Why not? The inevitable need not be intolerable. We partnered with Mandate Advertising International to come up with innovative and collaborative solutions to rethink the convention death notices and in memoriams. 10 families participated, of which two were published weekly in the national English and Chinese newspapers for five weeks in early 2013.
The purpose was to destigmatise death, alter mind-sets and encourage greater creativity when remembering a loved one or someone special who has passed on; to celebrate life rather than mourn the loss of it.
Obitcheery consisted of various showcases, information, and activities with which the public engaged and interacted with the purpose to inspire more joyful and original remembrances.
WHAT WERE THE HIGHLIGHTS?
Students from the Nanyang Academy of Fine Arts were engaged to come up with their own unique In Memoriam for a loved one who has passed on, or someone dear to them who had a positive impact on their lives.
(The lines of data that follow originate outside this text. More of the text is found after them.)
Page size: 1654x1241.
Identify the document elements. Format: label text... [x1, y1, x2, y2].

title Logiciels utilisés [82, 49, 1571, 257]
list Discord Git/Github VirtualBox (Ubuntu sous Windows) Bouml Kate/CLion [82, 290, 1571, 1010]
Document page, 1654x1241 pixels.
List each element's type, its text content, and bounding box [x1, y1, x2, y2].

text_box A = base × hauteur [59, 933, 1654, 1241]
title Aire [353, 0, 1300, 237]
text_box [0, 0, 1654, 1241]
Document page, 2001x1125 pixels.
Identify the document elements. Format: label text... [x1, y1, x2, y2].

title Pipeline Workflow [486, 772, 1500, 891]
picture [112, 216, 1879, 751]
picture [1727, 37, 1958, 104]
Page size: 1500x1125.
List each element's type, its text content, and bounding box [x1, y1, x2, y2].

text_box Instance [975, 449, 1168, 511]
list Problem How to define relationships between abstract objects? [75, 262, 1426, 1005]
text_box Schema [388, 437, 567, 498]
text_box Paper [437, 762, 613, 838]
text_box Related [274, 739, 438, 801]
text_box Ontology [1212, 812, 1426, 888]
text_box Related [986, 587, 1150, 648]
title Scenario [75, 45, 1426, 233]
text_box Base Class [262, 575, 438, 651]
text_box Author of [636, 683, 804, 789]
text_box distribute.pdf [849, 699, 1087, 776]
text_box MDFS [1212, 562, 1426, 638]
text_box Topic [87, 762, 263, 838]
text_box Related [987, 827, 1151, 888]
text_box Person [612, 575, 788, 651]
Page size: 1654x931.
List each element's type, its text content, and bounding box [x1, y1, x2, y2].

Over 50 submissions were received.
The public used the web app to create their personalised tin boxes memories to pay tribute to a loved one who has passed on. They shared stories about their loved ones for nomination and selected entries were published as an In Memoriam in the local papers.
HOW WAS IT RECEIVED?
Since the publication, it has drawn interest from a funeral director who was inspired by the concept to include it as part of suite of services, and newspapers also have dedicated staff to help members of the public who need assistance to design a personalised obituary/in memorium. The English and Chinese Obitcheery won the top two prizes in the SPH iink Awards 2013 (Print Classified/Recruitment/Notices).